When Vietnam opened its borders, we flew back there on a 30-day e-visa, hoping to extend it. But that hope was soon taken from us. So after 30 days we flew to Malaysia for a few days and returned with new e-visa. Vietnam got 25 USD per person for the new e-visa. We spent around USD 1,000 on flights and hotel stays in Malaysia. Money that we would rather have spent in Vietnam. At the moment we are still hoping that we will be able to get three-month visas again in October. If that is not the case, we will either have to go to Thailand or Malaysia for the winter. There are at least long-term visas for pensioners. But then Vietnam should openly say that we pensioners with enough income are not wanted as long-term guests."
peter.w.zimmermann

"I am retired with a good monthly income and I would like to live in Vietnam, but with only a 30-day visa it is impossible. I have already made two major financial efforts to extend my stay here, the first time I went back to my country in Europe, reapplied for my visa and bought another plane ticket back to Vietnam spending a total of 1,000 Euros. Now I'm back in Vietnam and at the end of the 30 days I'll be forced to go to Thailand for a week, spending about 700 Euros for flights, hotel and other expenses, in order to redo a new 30-day visa.

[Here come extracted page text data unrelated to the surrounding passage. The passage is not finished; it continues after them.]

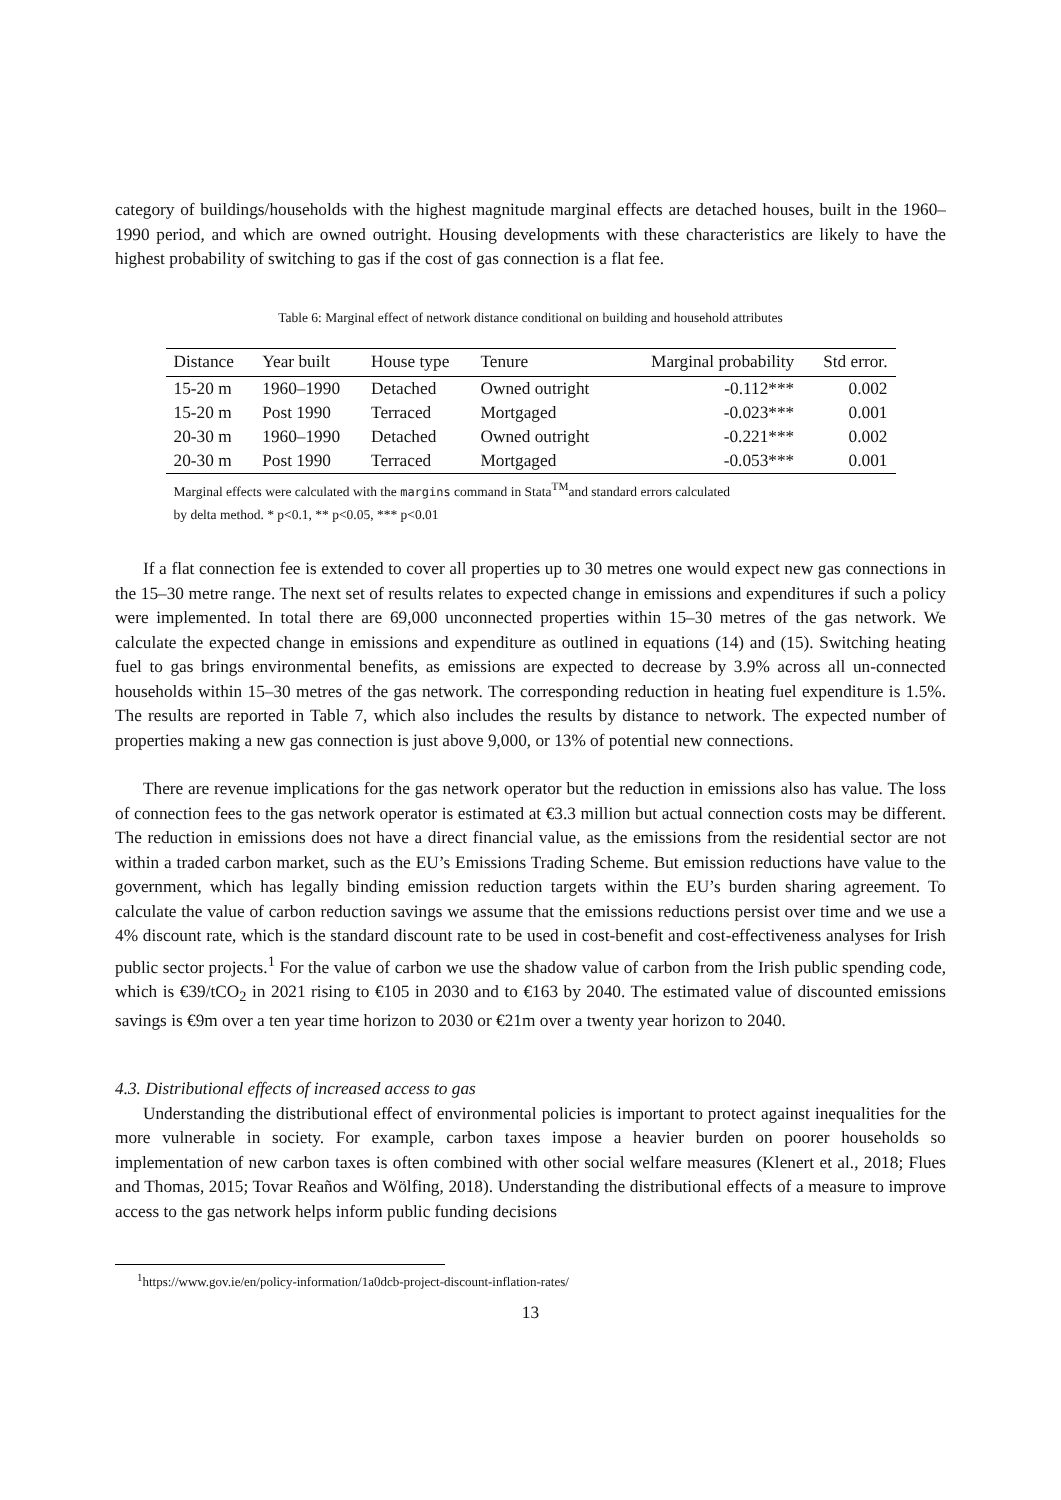category of buildings/households with the highest magnitude marginal effects are detached houses, built in the 1960–1990 period, and which are owned outright. Housing developments with these characteristics are likely to have the highest probability of switching to gas if the cost of gas connection is a flat fee.
Table 6: Marginal effect of network distance conditional on building and household attributes
| Distance | Year built | House type | Tenure | Marginal probability | Std error. |
| --- | --- | --- | --- | --- | --- |
| 15-20 m | 1960–1990 | Detached | Owned outright | -0.112*** | 0.002 |
| 15-20 m | Post 1990 | Terraced | Mortgaged | -0.023*** | 0.001 |
| 20-30 m | 1960–1990 | Detached | Owned outright | -0.221*** | 0.002 |
| 20-30 m | Post 1990 | Terraced | Mortgaged | -0.053*** | 0.001 |
Marginal effects were calculated with the margins command in Stata<sup>TM</sup>and standard errors calculated
by delta method. * p<0.1, ** p<0.05, *** p<0.01
If a flat connection fee is extended to cover all properties up to 30 metres one would expect new gas connections in the 15–30 metre range. The next set of results relates to expected change in emissions and expenditures if such a policy were implemented. In total there are 69,000 unconnected properties within 15–30 metres of the gas network. We calculate the expected change in emissions and expenditure as outlined in equations (14) and (15). Switching heating fuel to gas brings environmental benefits, as emissions are expected to decrease by 3.9% across all un-connected households within 15–30 metres of the gas network. The corresponding reduction in heating fuel expenditure is 1.5%. The results are reported in Table 7, which also includes the results by distance to network. The expected number of properties making a new gas connection is just above 9,000, or 13% of potential new connections.
There are revenue implications for the gas network operator but the reduction in emissions also has value. The loss of connection fees to the gas network operator is estimated at €3.3 million but actual connection costs may be different. The reduction in emissions does not have a direct financial value, as the emissions from the residential sector are not within a traded carbon market, such as the EU’s Emissions Trading Scheme. But emission reductions have value to the government, which has legally binding emission reduction targets within the EU’s burden sharing agreement. To calculate the value of carbon reduction savings we assume that the emissions reductions persist over time and we use a 4% discount rate, which is the standard discount rate to be used in cost-benefit and cost-effectiveness analyses for Irish public sector projects.<sup>1</sup> For the value of carbon we use the shadow value of carbon from the Irish public spending code, which is €39/tCO<sub>2</sub> in 2021 rising to €105 in 2030 and to €163 by 2040. The estimated value of discounted emissions savings is €9m over a ten year time horizon to 2030 or €21m over a twenty year horizon to 2040.
4.3. Distributional effects of increased access to gas
Understanding the distributional effect of environmental policies is important to protect against inequalities for the more vulnerable in society. For example, carbon taxes impose a heavier burden on poorer households so implementation of new carbon taxes is often combined with other social welfare measures (Klenert et al., 2018; Flues and Thomas, 2015; Tovar Reaños and Wölfing, 2018). Understanding the distributional effects of a measure to improve access to the gas network helps inform public funding decisions
<sup>1</sup> https://www.gov.ie/en/policy-information/1a0dcb-project-discount-inflation-rates/
13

However, this will be the last time I do this because I don't want to have to throw money away like this only to have to renew my visa every 30 days. I will only go back to Vietnam when there is a visa for foreign pensioners or at least a three-month renewable visa in place. Otherwise, to my great regret, I will opt for another destination. It is incomprehensible that there is no visa for foreign pensioners who would like to live in Vietnam and spend their pensions here. I do not understand what the problem is... several countries in Southeast Asia have visas for foreign pensioners... it would be good for the Vietnam national economy."